I am a postdoctoral researcher in the group of Steffen Müller at the University of Groningen, Netherlands.

### Research interests

I am interested in arithmetic geometry, specifically the use of fundamental groups to study rational and integral points of schemes. The Chabauty–Kim method, while rooted in deep considerations about the motivic fundamental group and still being largely conjectural, has nevertheless proved very successful in explicitly solving polynomial equations in recent years. I am exploring both the theoretical and practical aspects of the method, in particular in the setting of S-integral points on affine hyperbolic curves. What I find exciting about this line of research is that deep ideas from geometry can be used to solve very concrete problems from number theory.

I am moreover interested in Grothendieck’s conjectures on anabelian geometry which he formulated in his letter to Faltings. There, the Section Conjecture predicts a description of rational points purely in terms of étale fundamental groups. Recently, with A. Betts and T. Kumpitsch, we could prove a precise relation between the Section Conjecture and the Chabauty–Kim method which brings the conjecture closer to the realm of explicit calculations.

### Keywords

Chabauty–Kim method, section conjecture, arithmetic fundamental group, rational points

### Recent research

• When applying the Chabauty–Kim method to study S-integral points on affine hyperbolic curves, a refined version of the method due to A. Betts and N. Dogra often gives stronger results. The first explicit calculations using this method were carried out by our project group at the 2020 Arizona Winter School. We could solve the S-unit equation in cases where S contains 2 primes (see here for the paper and here for the Sage code). However, these calculations in depth 2 were insufficient to verify Kim’s conjecture for S = {2,3} for any choice of auxiliary prime p. Recently, I derived new Kim functions for the Chabauty–Kim locus in depth 4 and used them to verify Kim’s conjecture for S = {2,3} for all p < 10,000. The preprint is here and the accompanying Sage code is here.

• With D. Corwin and I. Dan-Cohen, we are developing and applying the mixed Tate motivic Chabauty–Kim method for the thrice-punctured line beyond the polylogarithmic quotient of the fundamental group. We obtain new constraints on Chabauty–Kim loci by using functions involving p-adic multiple polylogarithms (rather than just single polylogarithms).
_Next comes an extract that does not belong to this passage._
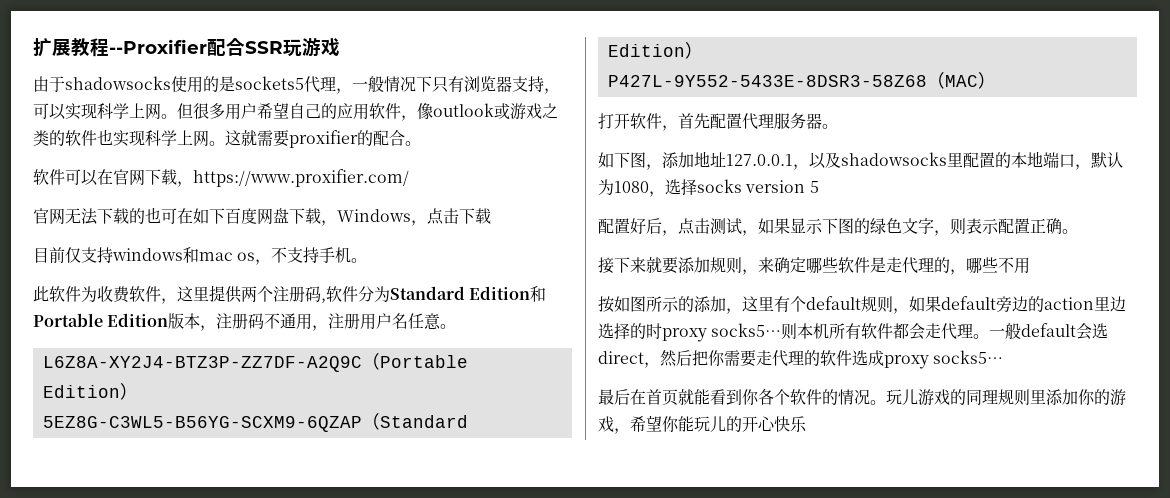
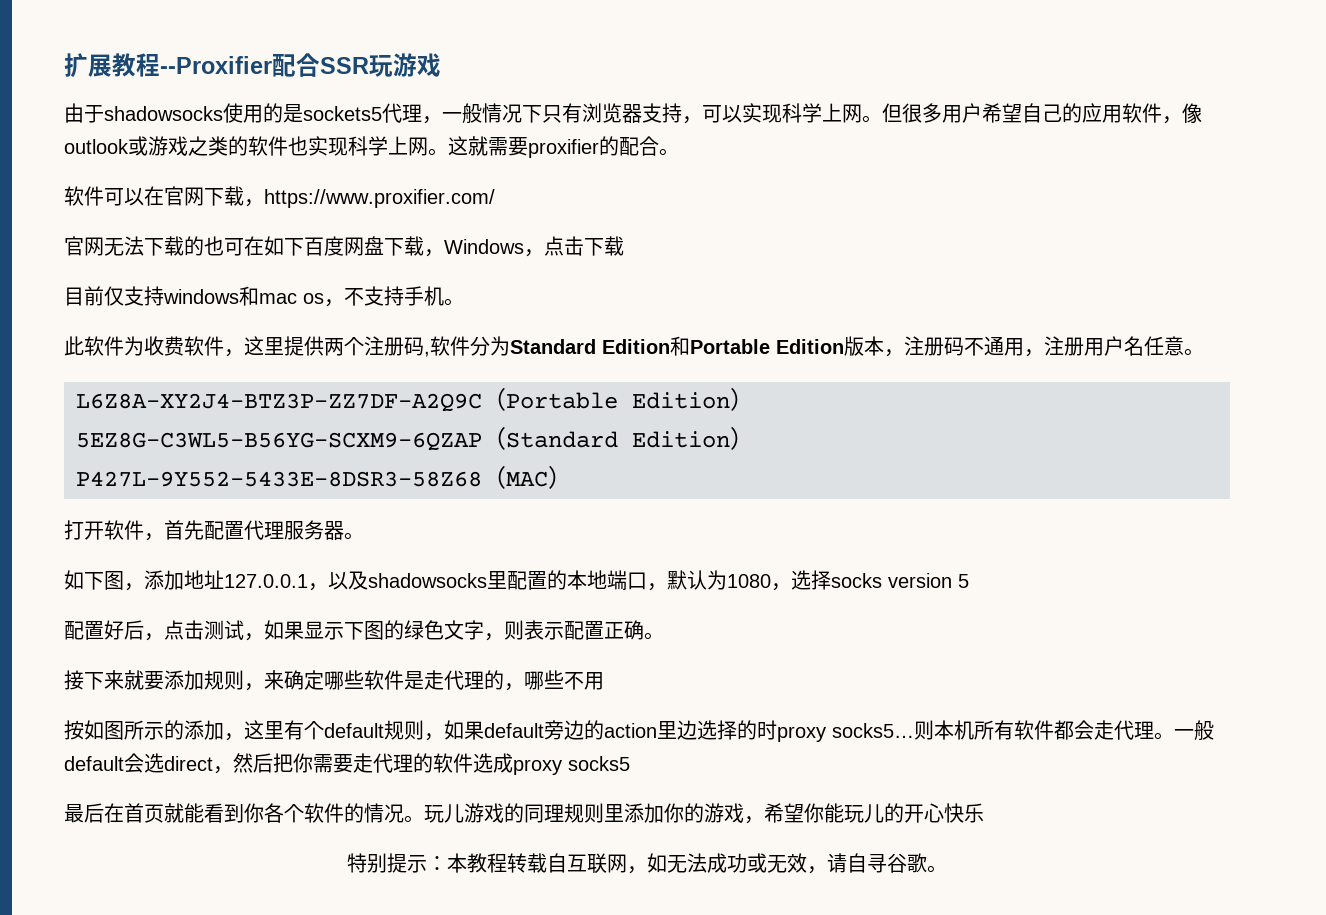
[933,350,1004,364] socks5… -> [568,756,630,771] socks5
(807, 424) none -> [347,853,947,874] // 特别提示：本教程转载自互联网，如无法成功或无效，请自寻谷歌。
The preprint will be available soon.

• Kim’s conjecture predicts that the set of p-adic points produced by the Chabauty–Kim method agrees precisely with the set of S-integral points of the curve. With A. Betts and T. Kumpitsch we showed that one can prove the “locally geometric” version of Grothendieck’s Section Conjecture by verifying Kim’s conjecture for almost all choices of p. We successfully carried this out for Z[1/2]-integral points on the thrice-punctured line, thereby obtaining the first example of a curve where Kim’s conjecture is proved for infinitely many choices of p. The preprint is here.

• For a smooth projective hyperbolic curve the classical Chabauty method applies whenever the rank-genus inequality g – r > 0 holds; the quadratic Chabauty method applies whenever g – r + ρ – 1 > 0 holds. With J. S. Müller and M. Leonhardt we determined the analogous inequalities for S-integral points on affine hyperbolic curves. We also obtain bounds on the number of S-integral points whenever these inequalities are satisfied. The paper is here.

• The p-adic section conjecture for a smooth projective curve X over a finite extension K of Qp predicts that every section of the fundamental exact sequence is induced by a K-rational point. Previously, only the birational variant, where X is replaced by its generic point, was known. In my dissertation I extended this result to larger localisations of X. The dissertation is here.